==== Document passage
Take the following example:

In [None]:
left = pandas.DataFrame({'key': ['K0', 'K1', 'K2', 'K3'],
                           'A': ['A0', 'A1', 'A2', 'A3'],
                           'B': ['B0', 'B1', 'B2', 'B3']})

right = pandas.DataFrame({'key': ['K0', 'K1', 'K2', 'K3'],
                            'C': ['C0', 'C1', 'C2', 'C3'],
                            'D': ['D0', 'D1', 'D2', 'D3']})

By default, pandas only keeps rows where the joined column is in both:

In [None]:
left = pandas.DataFrame({'key': ['K0', 'K1', 'K2', 'K3'],
                           'A': ['A0', 'A1', 'A2', 'A3'],
                           'B': ['B0', 'B1', 'B2', 'B3']})

right = pandas.DataFrame({'key': ['K0', 'K1', 'K2', 'K3'],
                            'C': ['C0', 'C1', 'C2', 'C3'],
                            'D': ['D0', 'D1', 'D2', 'D3']})

In [None]:
left.merge(right, on="key")
========
==== Data under study
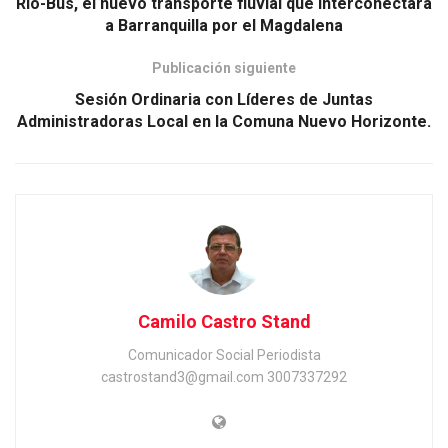
Río-Bus, el nuevo transporte fluvial que interconectará
a Barranquilla por el Magdalena
Publicación siguiente
Sesión Ordinaria con Líderes de Juntas
Administradoras Local en la Comuna Nuevo Horizonte.
Camilo Castro Stand
Comunicador Social Periodista
castrostand3@gmail.com 3007337292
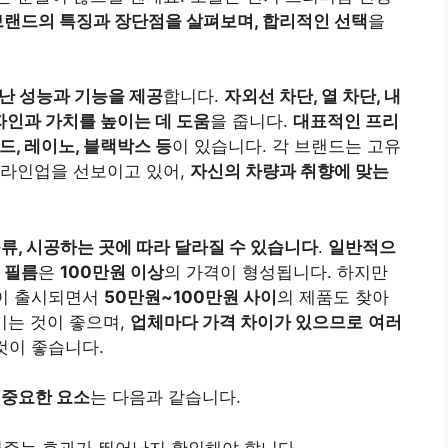
브랜드의 특징과 장단점을 살펴보며,
합리적인 선택
을
난 성능과 기능을 제공
합니다.
자외선 차단, 열 차단,
내
자인과 가치를 높이는 데 도움
을 줍니다.
대표적인 프리
드,
레이노,
블랙박스 등
이 있습니다. 각 브랜드는 고유
 라인업을 선보이고 있어,
자신의 차량과 취향에 맞는
종류,
시공하는 곳에 따라 달라질 수 있습니다
.
일반적으
 필름
은
100만원 이상
의 가격이 형성됩니다. 하지만
이 출시되면서
50만원~100만원 사이
의 제품도 찾아
기는 것이 좋으며,
업체마다 가격 차이가 있으므로
여러
것이 좋습니다.
 중요한 요소
는 다음과 같습니다.
주는 효과가 뛰어난지 확인해야 합니다.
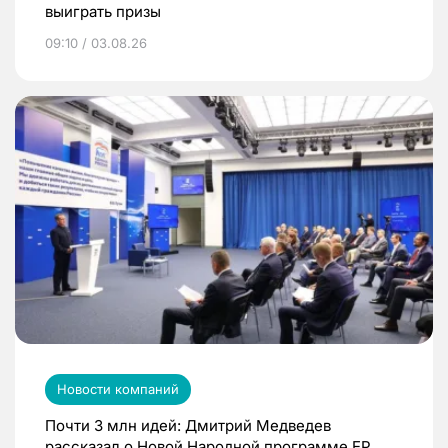
выиграть призы
09:10 / 03.08.26
Новости компаний
Почти 3 млн идей: Дмитрий Медведев
рассказал о Новой Народной программе ЕР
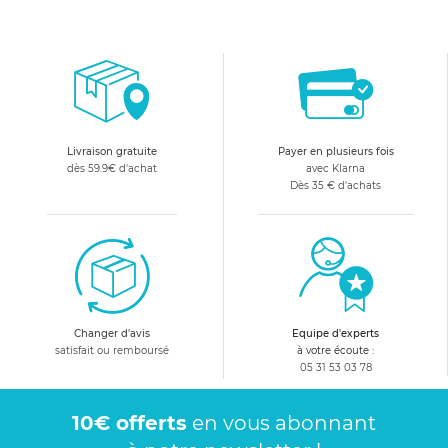
Livraison gratuite
Payer en plusieurs fois
dès 59.9€ d'achat
avec Klarna
Dès 35 € d'achats
Changer d'avis
Equipe d'experts
satisfait ou remboursé
à votre écoute :
05 31 53 03 78
10€ offerts
en vous abonnant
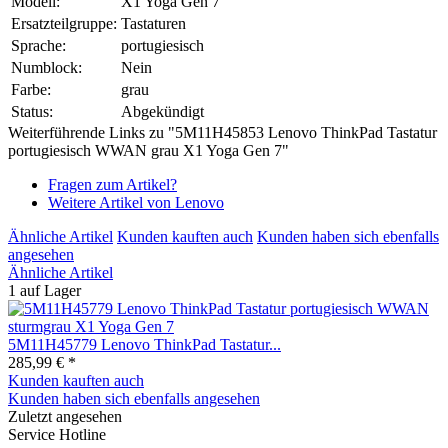
Modell:
X1 Yoga Gen 7
Ersatzteilgruppe:
Tastaturen
Sprache:
portugiesisch
Numblock:
Nein
Farbe:
grau
Status:
Abgekündigt
Weiterführende Links zu "5M11H45853 Lenovo ThinkPad Tastatur
portugiesisch WWAN grau X1 Yoga Gen 7"
Fragen zum Artikel?
Weitere Artikel von Lenovo
Ähnliche Artikel
Kunden kauften auch
Kunden haben sich ebenfalls
angesehen
Ähnliche Artikel
1 auf Lager
5M11H45779 Lenovo ThinkPad Tastatur...
285,99 € *
Kunden kauften auch
Kunden haben sich ebenfalls angesehen
Zuletzt angesehen
Service Hotline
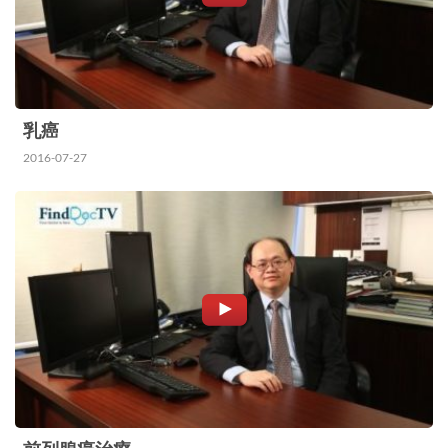
乳癌
2016-07-27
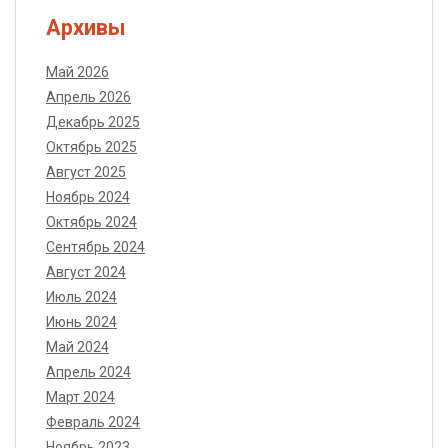
Архивы
Май 2026
Апрель 2026
Декабрь 2025
Октябрь 2025
Август 2025
Ноябрь 2024
Октябрь 2024
Сентябрь 2024
Август 2024
Июль 2024
Июнь 2024
Май 2024
Апрель 2024
Март 2024
Февраль 2024
Ноябрь 2023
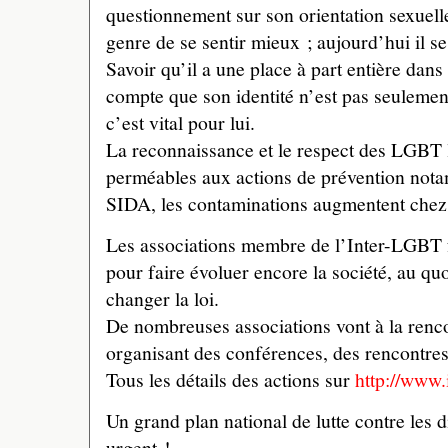
questionnement sur son orientation sexuelle
genre de se sentir mieux ; aujourd’hui il se 
Savoir qu’il a une place à part entière dans 
compte que son identité n’est pas seulemen
c’est vital pour lui.
La reconnaissance et le respect des LGBT l
perméables aux actions de prévention not
SIDA, les contaminations augmentent chez 
Les associations membre de l’Inter-LGBT 
pour faire évoluer encore la société, au quo
changer la loi.
De nombreuses associations vont à la rencon
organisant des conférences, des rencontres,
Tous les détails des actions sur
http://www.i
Un grand plan national de lutte contre les d
urgent !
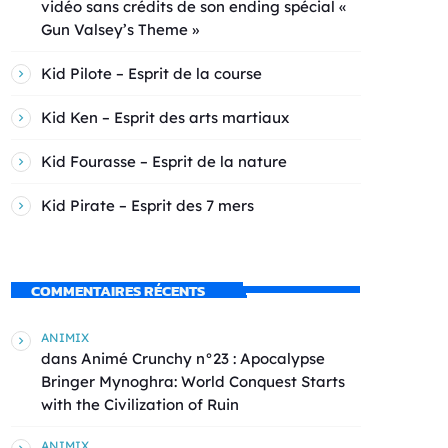
vidéo sans crédits de son ending spécial «
Gun Valsey’s Theme »
Kid Pilote – Esprit de la course
Kid Ken – Esprit des arts martiaux
Kid Fourasse – Esprit de la nature
Kid Pirate – Esprit des 7 mers
COMMENTAIRES RÉCENTS
ANIMIX
dans
Animé Crunchy n°23 : Apocalypse
Bringer Mynoghra: World Conquest Starts
with the Civilization of Ruin
ANIMIX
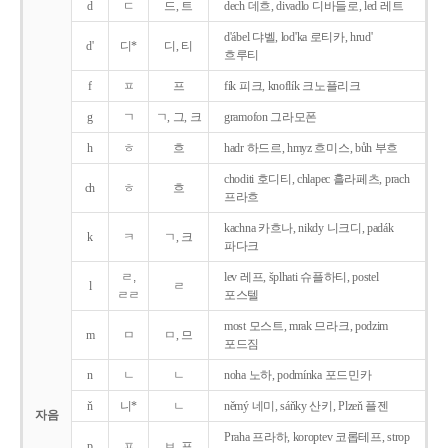
d
ㄷ
드, 트
dech 데흐, divadlo 디바들로, led 레트
d'ábel 댜벨, lod'ka 로티카, hrud'
d'
디*
디, 티
흐루티
f
ㅍ
프
fík 피크, knoflík 크노플리크
g
ㄱ
ㄱ, 그, 크
gramofon 그라모폰
h
ㅎ
흐
hadr 하드르, hmyz 흐미스, bůh 부흐
choditi 호디티, chlapec 흘라페츠, prach
ch
ㅎ
흐
프라흐
kachna 카흐나, nikdy 니크디, padák
k
ㅋ
ㄱ, 크
파다크
ㄹ,
lev 레프, šplhati 슈플하티, postel
l
ㄹ
ㄹㄹ
포스텔
most 모스트, mrak 므라크, podzim
m
ㅁ
ㅁ, 므
포드짐
n
ㄴ
ㄴ
noha 노하, podmínka 포드민카
ň
니*
ㄴ
němý 네미, sáňky 산키, Plzeň 플젠
자음
Praha 프라하, koroptev 코롭테프, strop
p
ㅍ
ㅂ, 프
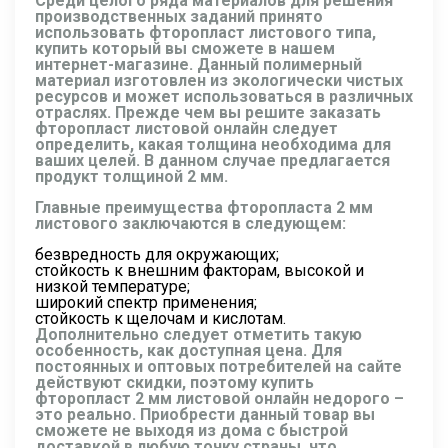
Среди целого ряда материалов для решения
производственных заданий принято
использовать фторопласт листового типа,
купить который вы сможете в нашем
интернет-магазине. Данный полимерный
материал изготовлен из экологически чистых
ресурсов и может использоваться в различных
отраслях. Прежде чем вы решите заказать
фторопласт листовой онлайн следует
определить, какая толщина необходима для
ваших целей. В данном случае предлагается
продукт толщиной 2 мм.
Главные преимущества фторопласта 2 мм
листового заключаются в следующем:
безвредность для окружающих;
стойкость к внешним факторам, высокой и
низкой температуре;
широкий спектр применения;
стойкость к щелочам и кислотам.
Дополнительно следует отметить такую
особенность, как доступная цена. Для
постоянных и оптовых потребителей на сайте
действуют скидки, поэтому купить
фторопласт 2 мм листовой онлайн недорого –
это реально. Приобрести данный товар вы
сможете не выходя из дома с быстрой
доставкой в любую точку страны, что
========
**What the exercise asks**. Return the full pandas merge excerpt word for word, keeping every line, including blank lines, and its indentation.

**Solution to the problem**.
Take the following example:

In [None]:
left = pandas.DataFrame({'key': ['K0', 'K1', 'K2', 'K3'],
                           'A': ['A0', 'A1', 'A2', 'A3'],
                           'B': ['B0', 'B1', 'B2', 'B3']})

right = pandas.DataFrame({'key': ['K0', 'K1', 'K2', 'K3'],
                            'C': ['C0', 'C1', 'C2', 'C3'],
                            'D': ['D0', 'D1', 'D2', 'D3']})

By default, pandas only keeps rows where the joined column is in both:

In [None]:
left = pandas.DataFrame({'key': ['K0', 'K1', 'K2', 'K3'],
                           'A': ['A0', 'A1', 'A2', 'A3'],
                           'B': ['B0', 'B1', 'B2', 'B3']})

right = pandas.DataFrame({'key': ['K0', 'K1', 'K2', 'K3'],
                            'C': ['C0', 'C1', 'C2', 'C3'],
                            'D': ['D0', 'D1', 'D2', 'D3']})

In [None]:
left.merge(right, on="key")